The next morning I awoke to a landscape covered in several inches of snow, eight or perhaps more. I rubbed the sleep from my eyes and exited the car via the passenger door. As soon as I stepped out I felt a lion scratch the right side of my face, blood was now coloring the white snow. I quickly brought my hand to my face to assess the damage, when I pulled it away it too was now covered in bright red, dripping drops on the pristine white snow. The lion was no longer anywhere to be seen, but the low hanging roof covered with shingles was next to me, its claws still showing. I had run into the shingled roof of the shed and with the bitter cold, exposed skin and exposed shingles my face had suffered as if a lion had clawed me. I went inside and the same attended was there, she owned the small station and managed it herself. She saw my face as I made my way to the bathroom where I cleaned up as best as I could. I do not remember if she gave me coffee, but I am sure she did. I asked her if she knew Doc Watts, nope. I asked her if she knew of a way to reach out to someone in town. Again she said she did not.
I exited the small wooden service station and stood under the roof overhang. I could not live in my car for too much longer, I was out of resources. I looked around at the small pathetic town, my visibility had been reduced to a few feet, and the snowflakes were fat, thick and blowing sideways. Next to the station was a Pizza Hut, no doubt it would remain closed for the day, but across the street was a tan building with the call sign WLIV, a radio station. I carefully ventured across the street and entered the building, having no idea what to ask. Inside it was warm, and behind a desk sat what I hoped was a kind young woman. I noticed the office had never left the early 1970’s and neither had her desk, this radio station was not raking in the money. ‘May I help you she asked?’ What on Earth should I say? I begin by explaining where I had come from and why I was there and asked her of there was some means to put on the air that I was looking for a man named Doc Watts. Her reply shocked and terrified me. “Is he the man standing behind you?’ I turned to find myself looking in the face of my dad, I nearly peed my pants. He asked what I was doing in Livingston and I told him I was looking for him, he told me to follow him to his house.
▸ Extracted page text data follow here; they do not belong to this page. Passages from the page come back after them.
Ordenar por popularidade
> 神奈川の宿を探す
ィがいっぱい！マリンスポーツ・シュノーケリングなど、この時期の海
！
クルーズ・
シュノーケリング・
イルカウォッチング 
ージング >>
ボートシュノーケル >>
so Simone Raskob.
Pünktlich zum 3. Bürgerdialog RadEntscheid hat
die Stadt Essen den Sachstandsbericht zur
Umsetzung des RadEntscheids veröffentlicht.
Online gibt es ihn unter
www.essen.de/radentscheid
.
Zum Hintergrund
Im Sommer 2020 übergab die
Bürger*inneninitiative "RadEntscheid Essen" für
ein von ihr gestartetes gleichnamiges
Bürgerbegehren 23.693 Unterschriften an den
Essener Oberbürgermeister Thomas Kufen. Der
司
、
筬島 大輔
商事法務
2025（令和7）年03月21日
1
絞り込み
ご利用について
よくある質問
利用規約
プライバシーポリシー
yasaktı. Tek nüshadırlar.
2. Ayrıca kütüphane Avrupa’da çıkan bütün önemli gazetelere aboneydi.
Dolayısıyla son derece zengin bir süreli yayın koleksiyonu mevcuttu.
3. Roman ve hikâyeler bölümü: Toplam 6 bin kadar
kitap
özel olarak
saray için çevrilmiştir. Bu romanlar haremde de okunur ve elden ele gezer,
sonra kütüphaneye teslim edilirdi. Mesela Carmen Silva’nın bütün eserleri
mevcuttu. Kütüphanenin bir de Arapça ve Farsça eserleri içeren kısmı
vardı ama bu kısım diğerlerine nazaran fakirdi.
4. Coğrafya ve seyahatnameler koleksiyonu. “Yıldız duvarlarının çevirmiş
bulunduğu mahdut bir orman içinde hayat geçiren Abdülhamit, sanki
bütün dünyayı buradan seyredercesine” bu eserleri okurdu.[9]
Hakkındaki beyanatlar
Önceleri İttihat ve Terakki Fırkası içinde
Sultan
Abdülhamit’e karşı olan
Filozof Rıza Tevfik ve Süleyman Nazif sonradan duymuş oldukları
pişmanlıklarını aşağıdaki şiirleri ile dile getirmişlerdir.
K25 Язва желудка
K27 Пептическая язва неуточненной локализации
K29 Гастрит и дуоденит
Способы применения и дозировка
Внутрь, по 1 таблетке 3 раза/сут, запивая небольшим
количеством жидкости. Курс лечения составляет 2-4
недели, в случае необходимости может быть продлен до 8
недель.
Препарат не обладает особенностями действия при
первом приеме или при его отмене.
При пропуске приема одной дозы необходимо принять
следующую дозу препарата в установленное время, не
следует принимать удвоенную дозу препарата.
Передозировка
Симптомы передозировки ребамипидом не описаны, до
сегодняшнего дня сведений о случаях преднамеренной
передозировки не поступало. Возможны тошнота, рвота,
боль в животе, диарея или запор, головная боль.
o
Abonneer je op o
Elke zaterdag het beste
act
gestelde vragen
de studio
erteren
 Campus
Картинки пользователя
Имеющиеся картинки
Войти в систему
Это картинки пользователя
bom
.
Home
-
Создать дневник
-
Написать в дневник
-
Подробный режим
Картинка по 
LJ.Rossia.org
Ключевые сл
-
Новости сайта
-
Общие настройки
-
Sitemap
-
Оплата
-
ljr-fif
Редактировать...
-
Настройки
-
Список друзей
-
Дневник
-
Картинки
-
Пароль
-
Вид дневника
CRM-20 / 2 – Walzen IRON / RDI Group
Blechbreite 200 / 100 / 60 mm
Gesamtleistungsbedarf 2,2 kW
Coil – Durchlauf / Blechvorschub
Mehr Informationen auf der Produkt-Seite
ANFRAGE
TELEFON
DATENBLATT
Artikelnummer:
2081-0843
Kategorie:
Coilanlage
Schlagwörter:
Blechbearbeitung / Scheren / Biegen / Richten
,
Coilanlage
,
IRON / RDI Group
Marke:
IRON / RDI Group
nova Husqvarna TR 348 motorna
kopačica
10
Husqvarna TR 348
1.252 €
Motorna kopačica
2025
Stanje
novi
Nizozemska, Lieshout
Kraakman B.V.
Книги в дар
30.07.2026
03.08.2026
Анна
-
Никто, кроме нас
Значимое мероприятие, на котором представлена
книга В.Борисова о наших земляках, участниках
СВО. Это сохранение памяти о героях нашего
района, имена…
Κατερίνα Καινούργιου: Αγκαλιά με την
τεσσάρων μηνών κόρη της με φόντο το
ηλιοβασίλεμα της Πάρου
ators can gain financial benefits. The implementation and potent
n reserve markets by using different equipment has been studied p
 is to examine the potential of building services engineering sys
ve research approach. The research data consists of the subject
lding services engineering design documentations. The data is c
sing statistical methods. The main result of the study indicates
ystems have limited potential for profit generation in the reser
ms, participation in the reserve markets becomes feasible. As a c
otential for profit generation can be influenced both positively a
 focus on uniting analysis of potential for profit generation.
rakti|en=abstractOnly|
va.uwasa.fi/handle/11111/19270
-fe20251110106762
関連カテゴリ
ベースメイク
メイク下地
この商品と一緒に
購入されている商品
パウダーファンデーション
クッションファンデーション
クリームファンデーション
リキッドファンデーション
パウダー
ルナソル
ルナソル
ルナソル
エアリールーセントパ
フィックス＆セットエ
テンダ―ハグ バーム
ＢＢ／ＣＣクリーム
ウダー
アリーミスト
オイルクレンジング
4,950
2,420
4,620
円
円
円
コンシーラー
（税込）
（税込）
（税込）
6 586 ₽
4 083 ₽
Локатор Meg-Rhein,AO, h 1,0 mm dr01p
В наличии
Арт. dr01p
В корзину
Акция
Once there he told me that he was out looking for work, I think more likely cigarettes and something to get drunk on, and he had seen me cross the street. He and his wife told me I could have the upstairs, she resented me showing up. The next day the snow had stopped and the sun made an appearance so I started looking for a job, but in a town as small and depressed as Livingston that would take time.
On the morning of January 28th I was walking downstairs when I heard on the TV that the Challenger had blown up. I stopped near the landing and sat on one of the steps and watched the news as it showed the shuttle taking off and then coming apart. My tears fell unabated. After I had seen enough I went back upstairs. The rest of the day I felt lost and alone. I had placed great value on the space program and trust in the science of mankind, and now it had somehow all come apart. At that time in my life I had no other hope.
So do you remember what you were doing this day of January 28th 1986?